- Text section
October 05, 2011

Written Testimony of Gary T. Johnson, October 1999 - Center for Professional Responsibility

Gary T. Johnson
to General Practice, Solo and Small Firm Section
of the American Bar Association
Cleveland, Ohio
October 8, 1999


Submitted as Written Testimony in Connection with the Commission's Hearing on October 9, 1999, in Cleveland, Ohio

I am pleased to share the platform with Sherwin Simmons, Chairman of the American Bar Association's Commission on Multidisciplinary Practice. Sherwin and the Commission have worked tirelessly to serve the bar, both before and after the House of Delegates meeting in Atlanta. We all owe them a vote of thanks for their hard work and for their dedication. ABA President Phil Anderson was right to appoint a commission now, and maybe it should have come five years sooner. We all have learned much because of their work.

I was one of the floor leaders in Atlanta among the opposition forces to the MDP Commission's original proposal. And a funny thing has happened since that meeting. I have read story after story to the effect that the House of Delegates "postponed" consideration of the Commission's report. Wrong. The House of Delegates did nothing of the kind. In fact, it rejected the motion to defer consideration and instead adopted the following substitute motion from the Florida Bar. Let me read it word-for-word:

RESOLVED, that the American Bar Association make no change, addition or amendment to the Model Rules of Professional Conduct which permits a lawyer to offer legal services through a multidisciplinary practice unless and until further study demonstrates that such changes will further the public interest without sacrificing or compromising lawyer independence and the legal profession's tradition of loyalty to clients.

You don't hear a word about postponement, but instead the new standard for evaluating future proposals is this: Will such a proposal "further the public interest without sacrificing or compromising lawyer independence and the legal profession's tradition of loyalty to clients"?

Let's focus on that standard, because I believe it also is the key to the most fundamental difficulty with the Commission's work. The Commission never identified what the problem was that we needed to address, and I think it is for that reason that, in the words of one of the speakers during the debate, the report "overshot the runway."

- Given problem 1
Name every person mentioned by name in the testimony on multidisciplinary practice.
- Given problem 2
According to the testimony on multidisciplinary practice, why is it wrong to report that the House of Delegates "postponed" consideration of the Commission's report?
- Given problem 3
Carry on with the testimony on multidisciplinary practice from the point where it ends.

- Extracted data entries
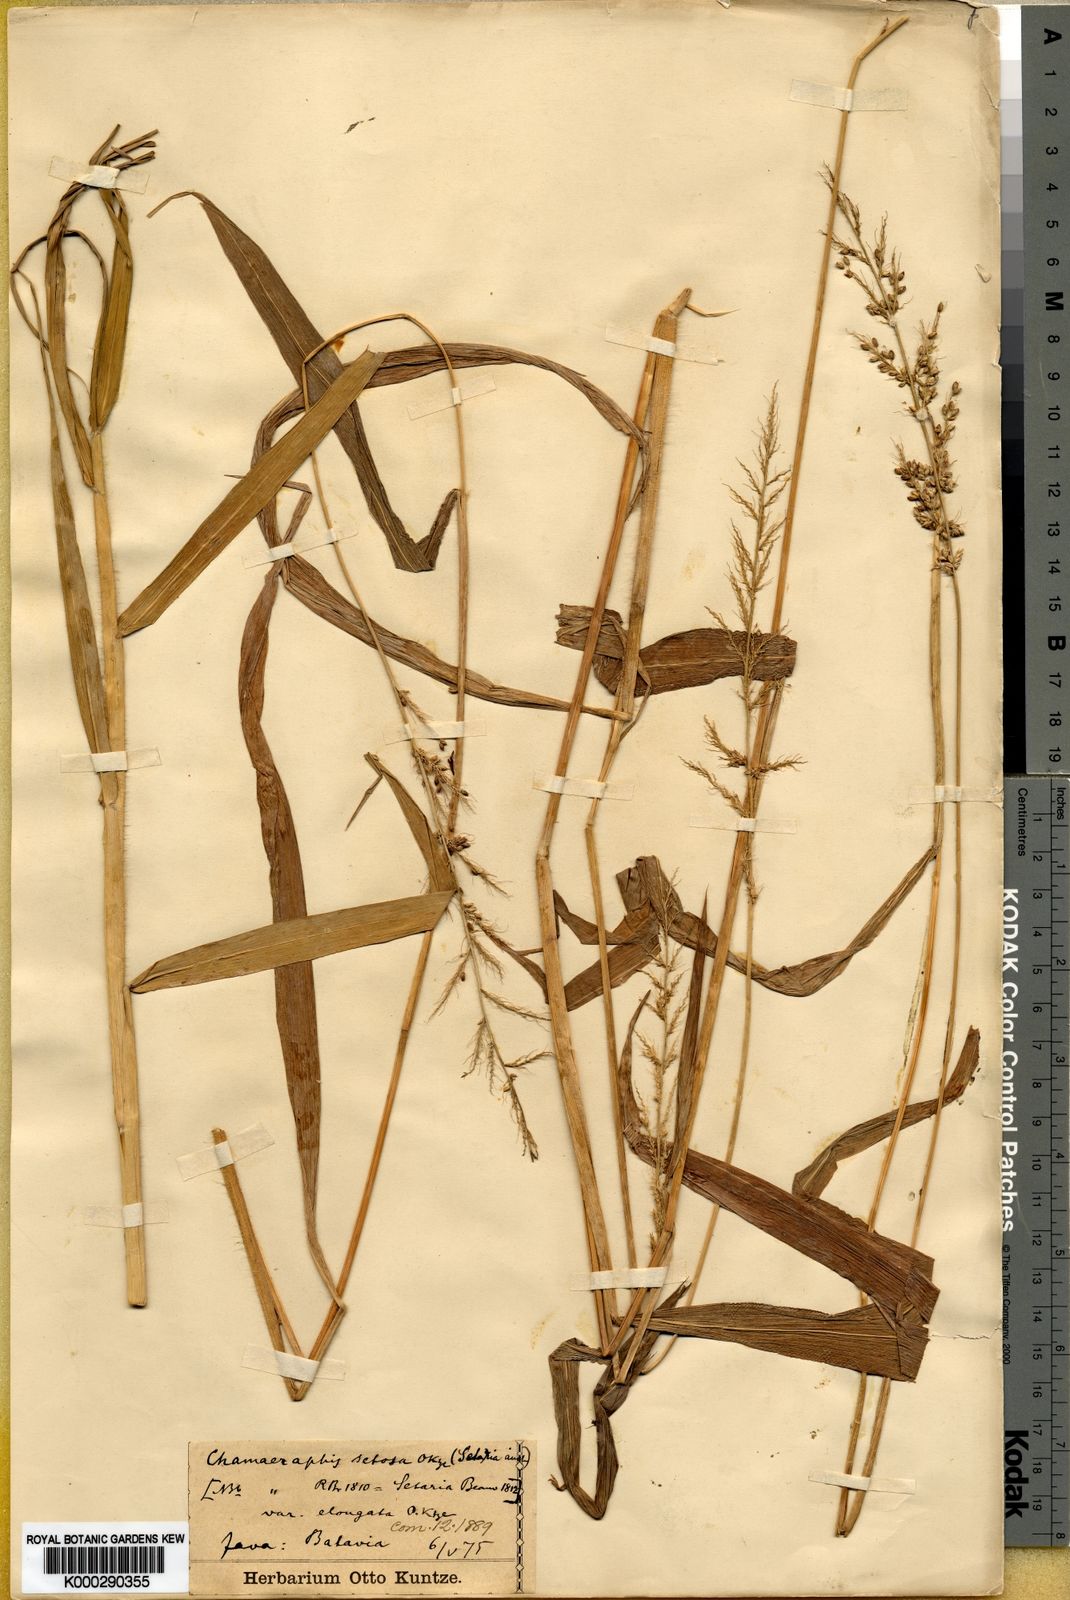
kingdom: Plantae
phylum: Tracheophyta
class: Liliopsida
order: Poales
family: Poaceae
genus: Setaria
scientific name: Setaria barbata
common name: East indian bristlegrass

- Response 1
Gary T. Johnson, Sherwin Simmons, Phil Anderson

- Response 2
The House of Delegates rejected the motion to defer consideration. It instead adopted a substitute motion from the Florida Bar that set a new standard for evaluating future proposals.

- Response 3
Using the Florida resolution as our guide, let us restate the task. With all respect, this is how I would charge the Commission in its next phase, and this is how I would charge your section and the other ABA entities and all the state and local bar associations who have been asked to study the issues:

Global multidisciplinary partnerships are consolidating services across professional boundaries. In addition, on the Main Streets of America, various services firms are doing work that lawyers used to do exclusively. Meanwhile, law firms of all kinds face new financial challenges in order to serve clients efficiently and to survive economically, such as the need to invest in expensive technology. Given these modern economic conditions, how do we equip the American bar to remain the source of uncompromising, independent advice?

Equipping us to give uncompromising, independent advice during this period of rapid change is the charge. Nothing is more important than this; certainly, no consideration of "convenience." Clients want straight advice. They want advice that is free from conflicts. They don't want the lawyer to hold back. It has been the ability of the profession to give independent advice that has served our Republic and has served the clients so well, and it must not be compromised.

Uncompromised advice is of paramount importance to clients, both big and small. In Illinois, I have heard Mary Robinson, who is the head of our Attorney Registration and Disciplinary Commission, say that many complaints involve lawyers crossing a fundamental line: they breach confidentiality, they are careless about the attorney-client privilege, they have a conflict of interest. The public has strongly-held views of what these concepts mean, they feel them in their gut, and they feel betrayed when they think their lawyers have crossed the line. These are the core values of the profession, as all participants in the debate agreed, and this is what the public expects from its lawyers.

What about "one-stop-shopping"? Certainly this is an economic trend and a convenience, but where does it rank in importance? There is very little empirical data, but one study from Britain is revealing. The London publication, Commercial Lawyer, in January 1998 surveyed the top UK FTSE 350 companies. Responses came from the 96 heads of legal departments and 34 finance directors. Of the 96 legal heads, 84 were against using "captive" law firms, nine were neutral and two were in favor. Of the 34 finance directors, 29 were against using the captive law firms, four were neutral and only one was in favor. One of the finance directors said, "I see no logic in the merger of law and accounting firms. There are no obvious synergies between most legal work and most accounting work." In this financial center and common law country, we learn, even the finance directors choose independent law firms, if they have a choice.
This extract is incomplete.